Тащить и дальше осточертевшую лямку секретарши с английским и знанием компьютера в полуподпольной конторе, со дня на день грозящей развалиться, за жалкие сто пятьдесят долларов в месяц у нее уже не было никаких сил.
Дождавшись, когда Сабина Георгиевна отправится на очередную прогулку с псом, супруги вскрыли стамеской ящик ее письменного стола и среди ветхих писем и утративших силу бумаг обнаружили искомое. Вместе с письмами лежала и аккуратная пачечка новых двадцатидолларовых бумажек, что Павел Николаевич не преминул отметить для себя на будущее.
В Москве все сошло благополучно, и даже Павлушин английский произвел довольно сносное впечатление. Ему пришлось заполнить целую кучу бумажек, ответить на сотню дурацких вопросов, каждый из которых вгонял его в холодный пот, и наконец получить вежливое заверение, что в его случае никаких проблем с въездом на территорию, подведомственную госдепартаменту, не будет.

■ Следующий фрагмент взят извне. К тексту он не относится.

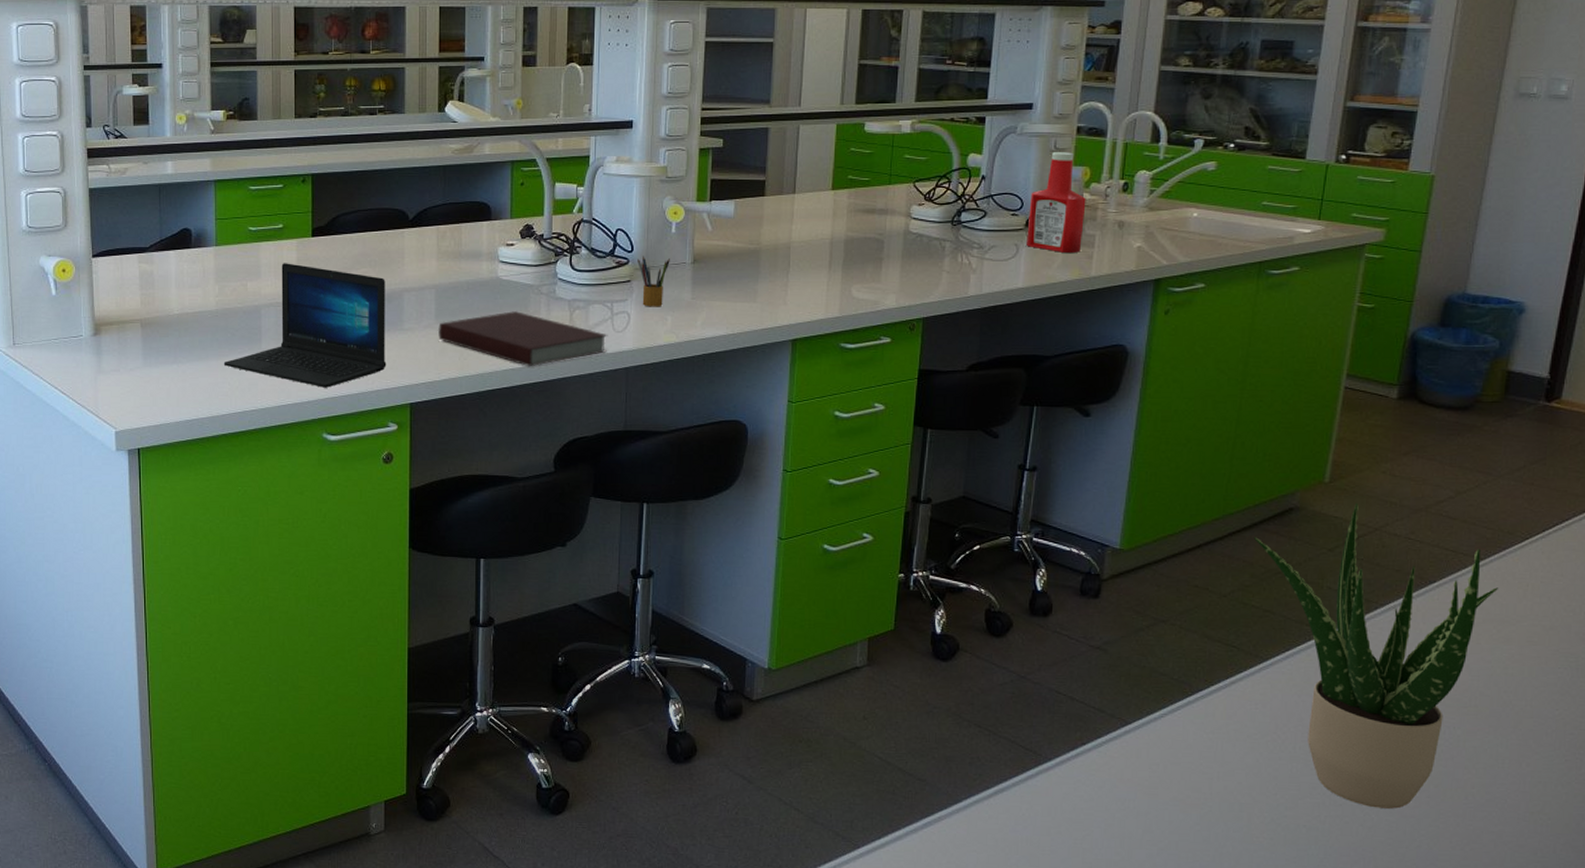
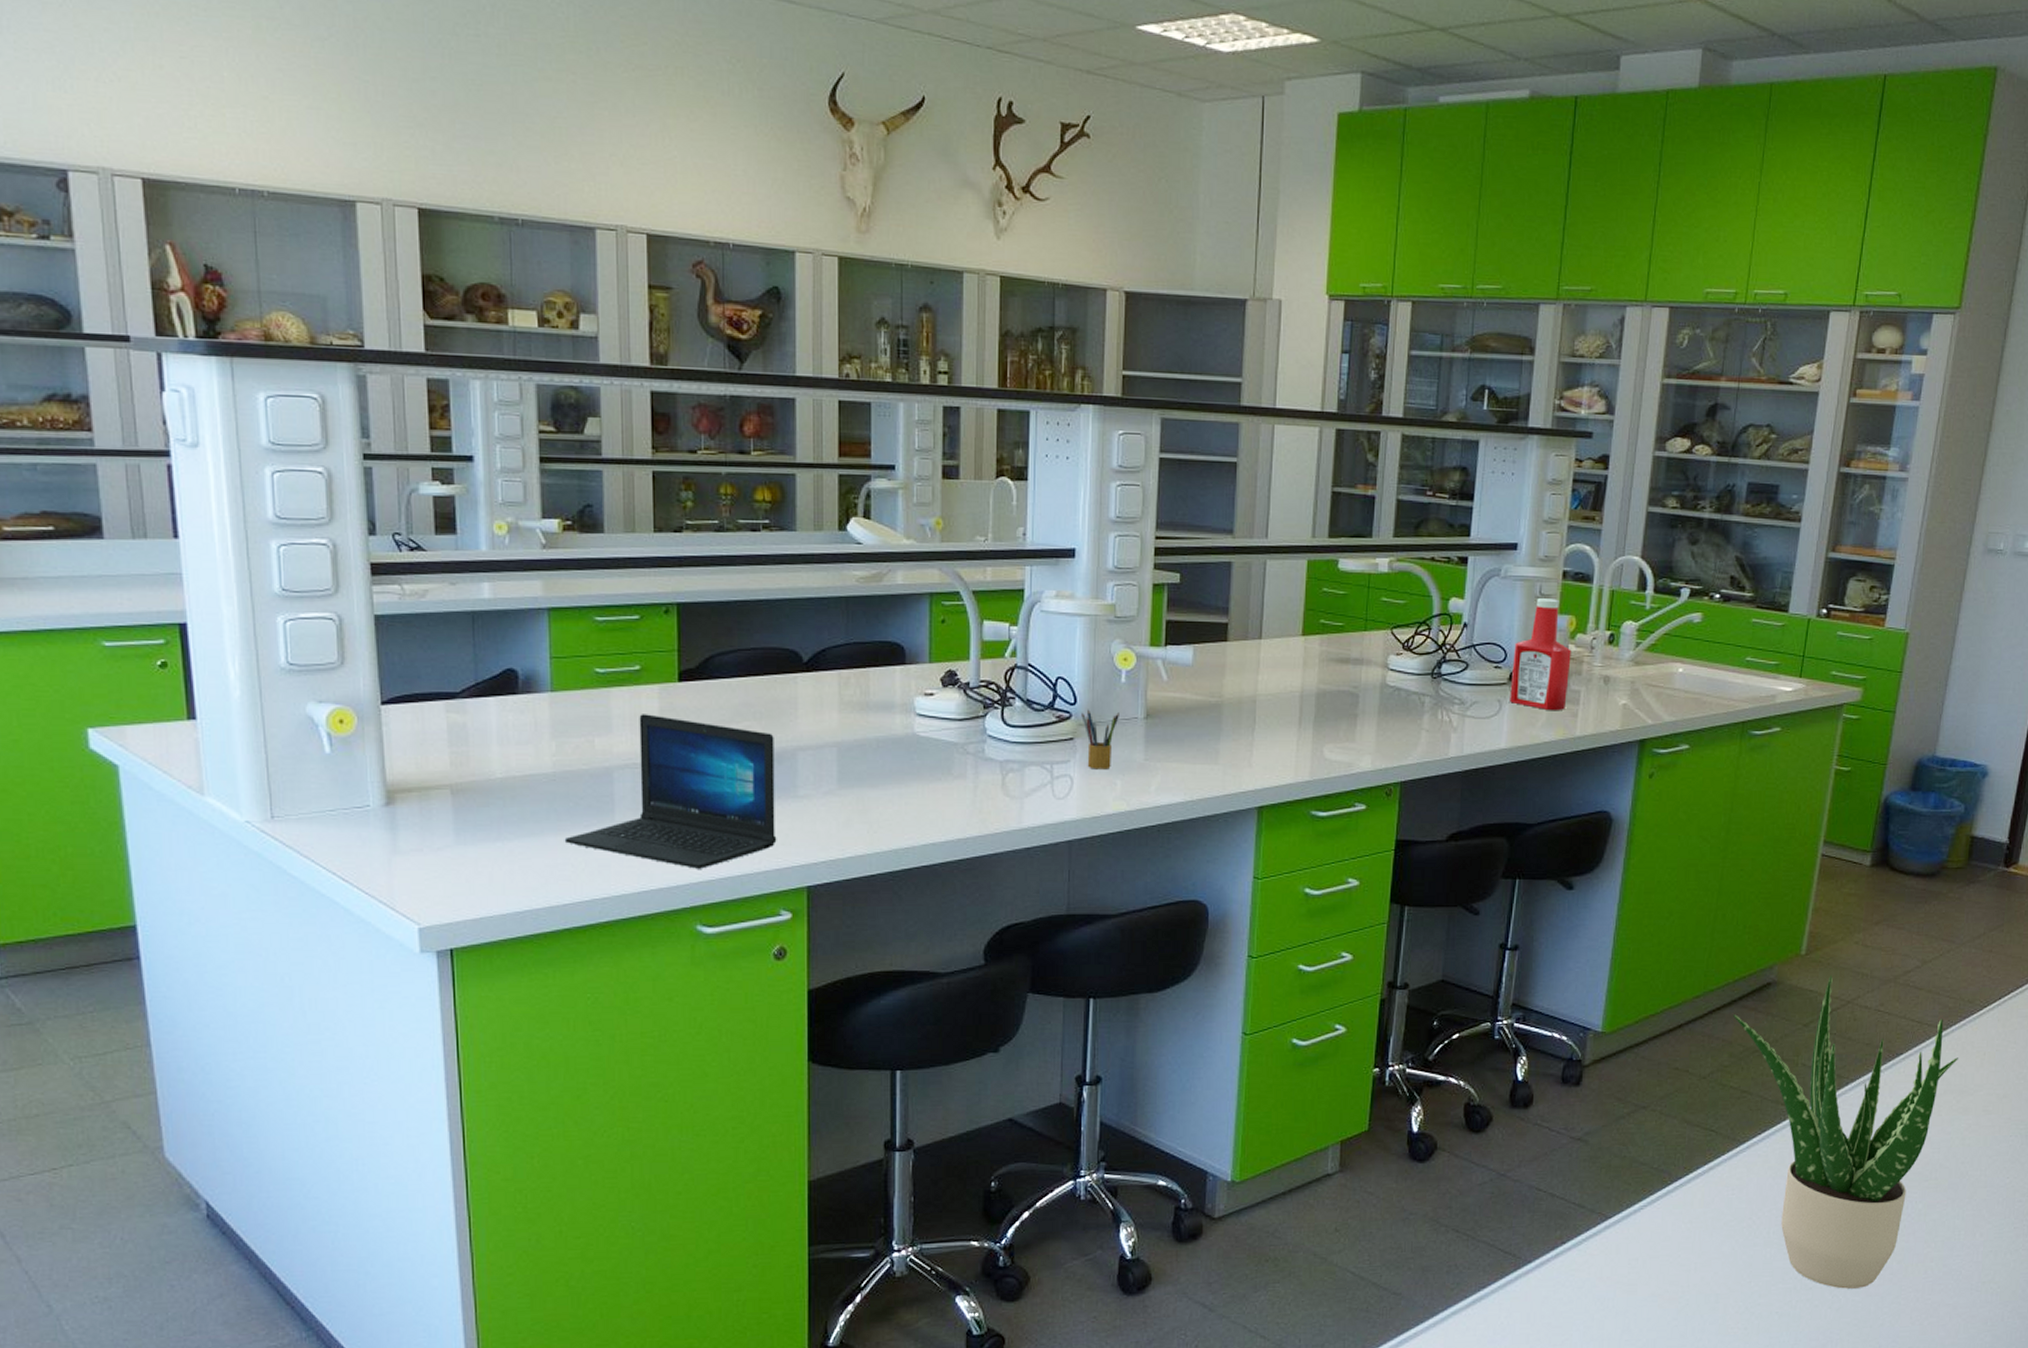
notebook: present [438,311,608,367] -> none [842,774,1048,841]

Покидая посольство, Павел Николаевич скорбно улыбался в бороду. Никаких проблем! Только теперь и начинались проблемы. Если они и получат пресловутую «Грин-Кард», это означает только право на въезд, проживание и мифическую помощь в трудоустройстве. Сквалыжное государство не желало расставаться ни с одним центом своих кровных ради него. А на текущий момент у Павлуши не имелось ни постоянной работы, ни самых скромных сбережений. И это было еще не самое страшное. Разговор, который предстоял ему с тещей, мог привидеться только в кошмарном сне.
Он и привиделся. Лежа на верхней полке в вагоне московского скорого на обратном пути, Павел Николаевич всю ночь пугал попутчиков стонами, скрежетом зубов и тонким щенячьим визгом, сменявшимся тяжелыми вздохами.
К счастью, возвратившись, он обнаружил, что страсти улеглись и Сабина Георгиевна все-таки склоняется к тому, чтобы переезжать. Павлуша поднапрягся — и в три дня все было закончено, а в новой квартире, где каждый получил по комнате, обстановка как-то разрядилась, словно давая ему передышку для размышления и просчитывания ходов.